Der setzt auf Überparteilichkeit und damit gut 20 Prozent der Stimmen aufs Spiel – und den Wahlsieg. Ulbig erreichte 15,4 Prozent im ersten Wahlgang und Vogel 4,8 Prozent. Nur Pegida (9,6 Prozent) unterstützt Hilbert. Auch die AfD fordert klare Aussagen von Hilbert. Er solle erklären, wie er die stagnierende Wirtschaft ankurbeln und sein Wahlversprechen – Vollbeschäftigung bis 2022 – umsetzen will, fordert Vogel. „Dann schließe ich nicht aus, ihn zu unterstützen.“ Vogel will vor allem eine Verstärkung von Rot-Grün-Rot im Stadtrat durch eine Oberbürgermeisterin Eva-Maria Stange verhindern.
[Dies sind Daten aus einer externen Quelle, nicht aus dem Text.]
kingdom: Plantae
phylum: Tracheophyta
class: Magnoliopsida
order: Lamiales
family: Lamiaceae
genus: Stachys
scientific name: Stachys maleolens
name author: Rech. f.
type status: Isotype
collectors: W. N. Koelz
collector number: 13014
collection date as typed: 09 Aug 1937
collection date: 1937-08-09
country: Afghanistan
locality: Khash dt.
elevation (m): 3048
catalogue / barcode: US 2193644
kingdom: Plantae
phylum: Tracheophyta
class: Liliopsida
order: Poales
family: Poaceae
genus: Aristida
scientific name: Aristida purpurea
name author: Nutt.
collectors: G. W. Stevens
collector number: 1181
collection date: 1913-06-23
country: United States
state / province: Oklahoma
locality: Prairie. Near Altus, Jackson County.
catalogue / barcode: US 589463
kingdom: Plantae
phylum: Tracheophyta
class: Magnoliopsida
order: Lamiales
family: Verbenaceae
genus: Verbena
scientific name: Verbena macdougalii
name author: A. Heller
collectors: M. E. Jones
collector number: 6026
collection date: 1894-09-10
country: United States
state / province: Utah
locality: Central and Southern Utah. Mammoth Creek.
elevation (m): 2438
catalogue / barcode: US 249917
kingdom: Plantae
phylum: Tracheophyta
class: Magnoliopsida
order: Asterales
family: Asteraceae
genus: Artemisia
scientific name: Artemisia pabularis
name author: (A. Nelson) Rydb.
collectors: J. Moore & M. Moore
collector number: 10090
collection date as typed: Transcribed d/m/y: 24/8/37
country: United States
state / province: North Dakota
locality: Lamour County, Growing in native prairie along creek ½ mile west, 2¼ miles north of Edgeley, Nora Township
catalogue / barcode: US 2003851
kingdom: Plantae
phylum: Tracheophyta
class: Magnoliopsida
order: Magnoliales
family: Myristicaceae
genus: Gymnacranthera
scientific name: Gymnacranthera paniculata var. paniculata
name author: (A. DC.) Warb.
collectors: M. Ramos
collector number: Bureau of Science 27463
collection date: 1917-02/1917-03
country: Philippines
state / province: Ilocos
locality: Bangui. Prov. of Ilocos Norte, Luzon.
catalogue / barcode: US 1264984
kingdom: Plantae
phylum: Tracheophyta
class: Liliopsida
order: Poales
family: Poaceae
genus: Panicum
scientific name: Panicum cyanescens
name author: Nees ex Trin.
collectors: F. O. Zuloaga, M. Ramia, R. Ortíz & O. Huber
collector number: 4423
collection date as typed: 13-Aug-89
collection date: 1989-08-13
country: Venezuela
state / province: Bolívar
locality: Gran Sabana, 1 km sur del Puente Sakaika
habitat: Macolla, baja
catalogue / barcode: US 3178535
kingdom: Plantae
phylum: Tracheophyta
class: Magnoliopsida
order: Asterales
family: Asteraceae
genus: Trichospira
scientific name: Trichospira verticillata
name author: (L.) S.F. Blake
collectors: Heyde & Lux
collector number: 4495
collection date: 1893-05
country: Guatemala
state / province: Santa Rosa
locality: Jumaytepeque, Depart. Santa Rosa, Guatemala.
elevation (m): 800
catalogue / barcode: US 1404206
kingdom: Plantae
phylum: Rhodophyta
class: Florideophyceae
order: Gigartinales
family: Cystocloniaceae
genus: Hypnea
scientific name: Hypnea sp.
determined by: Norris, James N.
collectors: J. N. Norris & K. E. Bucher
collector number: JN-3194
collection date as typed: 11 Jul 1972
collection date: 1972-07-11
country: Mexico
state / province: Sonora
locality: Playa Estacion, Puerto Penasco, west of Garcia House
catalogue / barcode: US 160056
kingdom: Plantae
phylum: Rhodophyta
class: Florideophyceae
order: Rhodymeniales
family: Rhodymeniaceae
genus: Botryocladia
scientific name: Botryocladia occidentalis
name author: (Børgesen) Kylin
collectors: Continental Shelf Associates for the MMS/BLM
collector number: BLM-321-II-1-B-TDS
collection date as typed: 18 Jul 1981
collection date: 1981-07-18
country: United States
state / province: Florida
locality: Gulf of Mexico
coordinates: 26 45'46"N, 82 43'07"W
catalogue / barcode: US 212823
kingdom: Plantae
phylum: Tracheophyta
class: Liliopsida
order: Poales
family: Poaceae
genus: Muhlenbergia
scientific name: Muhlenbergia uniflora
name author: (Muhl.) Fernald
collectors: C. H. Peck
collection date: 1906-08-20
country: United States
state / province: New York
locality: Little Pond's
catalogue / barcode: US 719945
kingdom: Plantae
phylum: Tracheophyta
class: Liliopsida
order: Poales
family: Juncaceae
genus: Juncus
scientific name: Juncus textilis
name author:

Auch bei der CDU lautet das eindeutige Ziel, Stange zu verhindern. „Sie wird von Linken, Grünen und SPD unterstützt, die sich klar gegen die CDU positioniert haben“, so Hartmann. Die CDU habe vor allem mit der Linken ein Problem. Wenn Hilbert sich nun deutlich positionieren würde, stünde die CDU für weitere Gespräche bereit. Hilbert lehnt aber jegliche Zugeständnisse ab: „Als Kandidat und als Oberbürgermeister bin ich unabhängig und ausschließlich den Bürgern verpflichtet.“

„Alle wollen dasselbe“

Hilbert will kommende Woche mit allen Partei- und Fraktionschefs im Stadtrat sprechen und nach Gemeinsamkeiten suchen.
 
Dresden habe politische Gräben nicht verdient. Ein Lagerwahlkampf würde sie nur vertiefen. „Dafür gibt es gar keinen Grund. Die Wahlprogramme zeigen: Alle wollen im Grunde dasselbe. Eine lebens- und liebenswerte Stadt für alle“, so Hilbert.

Die CDU nimmt Hilbert übel, dass er die klare Position für das bürgerliche Lager aufgibt. „Dirk Hilbert sollte darüber nachdenken, ob das der richtige Weg ist“, so Ulbig. „Die Wähler wollen einen bürgerlichen Kandidaten. Das verlangt eine klare Positionierung.“ Fraktionschef Jan Donhauser sagt: „Überparteilichkeit ist keine Strategie. Es stärkt die Wahlchancen von Frau Stange, wenn wir uns uneinig sind.“ Hilbert könnte so zum Problem für die konservative Seite werden. Eines, das sich die CDU selbst geschaffen hat. 2008 haben OB Helma Orosz und die CDU Hilbert zum Vize-OB gemacht. Das war die Vereinbarung, damit Hilbert im zweiten Wahlgang Orosz unterstützt. Sie hätte es wohl ohne Hilbert geschafft. In der Fraktion gab es damals Streit, weil einige eine Situation wie nun befürchtet haben: Hilbert vertrat Orosz gut, holte nun die meisten Stimmen im bürgerlichen Lager, und die CDU ist raus.

Als der bürgerliche Schulterschluss klar schien, erhöhten sich die Chancen des Zweitplatzierten Hilbert. Nun liegt der Vorteil eher wieder bei der führenden Stange. Es bleibt wohl spannend bis zum Schluss. Neben Stange und Hilbert tritt nur noch Außenseiterin Lara Liqueur (Die Partei) erneut an. Die anderen zogen am Freitag zurück.